- **Collection entries**:
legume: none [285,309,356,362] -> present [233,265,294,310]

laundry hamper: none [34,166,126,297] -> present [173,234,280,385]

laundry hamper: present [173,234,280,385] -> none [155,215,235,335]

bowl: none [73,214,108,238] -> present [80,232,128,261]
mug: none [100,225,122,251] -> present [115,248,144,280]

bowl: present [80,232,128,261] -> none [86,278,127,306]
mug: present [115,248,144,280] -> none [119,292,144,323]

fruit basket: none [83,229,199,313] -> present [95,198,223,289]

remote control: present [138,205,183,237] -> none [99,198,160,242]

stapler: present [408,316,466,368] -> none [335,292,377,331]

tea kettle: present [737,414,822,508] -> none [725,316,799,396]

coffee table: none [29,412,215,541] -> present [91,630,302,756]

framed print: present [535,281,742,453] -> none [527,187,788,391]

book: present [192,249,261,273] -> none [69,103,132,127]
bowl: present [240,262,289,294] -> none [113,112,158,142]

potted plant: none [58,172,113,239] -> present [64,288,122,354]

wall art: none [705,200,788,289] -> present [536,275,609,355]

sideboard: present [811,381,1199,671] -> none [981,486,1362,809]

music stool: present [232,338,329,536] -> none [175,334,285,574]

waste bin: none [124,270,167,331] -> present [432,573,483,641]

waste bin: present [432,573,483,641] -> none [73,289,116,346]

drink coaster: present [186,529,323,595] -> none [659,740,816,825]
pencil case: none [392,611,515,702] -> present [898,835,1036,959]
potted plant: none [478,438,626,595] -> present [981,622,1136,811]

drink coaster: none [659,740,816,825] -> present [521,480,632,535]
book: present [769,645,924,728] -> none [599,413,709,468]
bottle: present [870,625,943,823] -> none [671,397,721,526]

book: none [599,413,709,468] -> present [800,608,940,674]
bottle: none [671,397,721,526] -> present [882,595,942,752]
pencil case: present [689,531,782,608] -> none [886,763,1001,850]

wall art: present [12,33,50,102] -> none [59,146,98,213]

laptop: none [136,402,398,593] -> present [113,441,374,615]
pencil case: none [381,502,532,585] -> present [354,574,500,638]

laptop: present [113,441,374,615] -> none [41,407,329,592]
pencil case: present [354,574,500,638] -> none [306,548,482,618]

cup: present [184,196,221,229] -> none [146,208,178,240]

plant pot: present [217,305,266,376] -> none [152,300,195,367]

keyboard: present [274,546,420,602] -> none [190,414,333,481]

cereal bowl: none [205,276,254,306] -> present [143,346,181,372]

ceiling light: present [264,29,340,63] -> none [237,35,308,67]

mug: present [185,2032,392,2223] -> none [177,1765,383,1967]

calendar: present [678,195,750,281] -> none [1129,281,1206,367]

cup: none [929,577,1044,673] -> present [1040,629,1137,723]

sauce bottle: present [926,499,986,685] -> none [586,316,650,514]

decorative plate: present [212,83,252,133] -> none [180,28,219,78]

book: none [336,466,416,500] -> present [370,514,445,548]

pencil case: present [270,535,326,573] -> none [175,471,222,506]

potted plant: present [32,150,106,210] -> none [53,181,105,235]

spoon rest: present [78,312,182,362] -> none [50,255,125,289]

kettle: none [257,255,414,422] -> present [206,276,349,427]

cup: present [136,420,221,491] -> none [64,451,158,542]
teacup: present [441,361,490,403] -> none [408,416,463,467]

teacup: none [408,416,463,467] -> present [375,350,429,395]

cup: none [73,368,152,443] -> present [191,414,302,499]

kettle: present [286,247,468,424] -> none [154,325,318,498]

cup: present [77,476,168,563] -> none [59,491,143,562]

- **WHAT THE TASK ASKS**:
Those lines above that contain the string "wall" should be returned.

- **SOLUTION TO THIS PROBLEM**:
wall art: none [705,200,788,289] -> present [536,275,609,355]
wall art: present [12,33,50,102] -> none [59,146,98,213]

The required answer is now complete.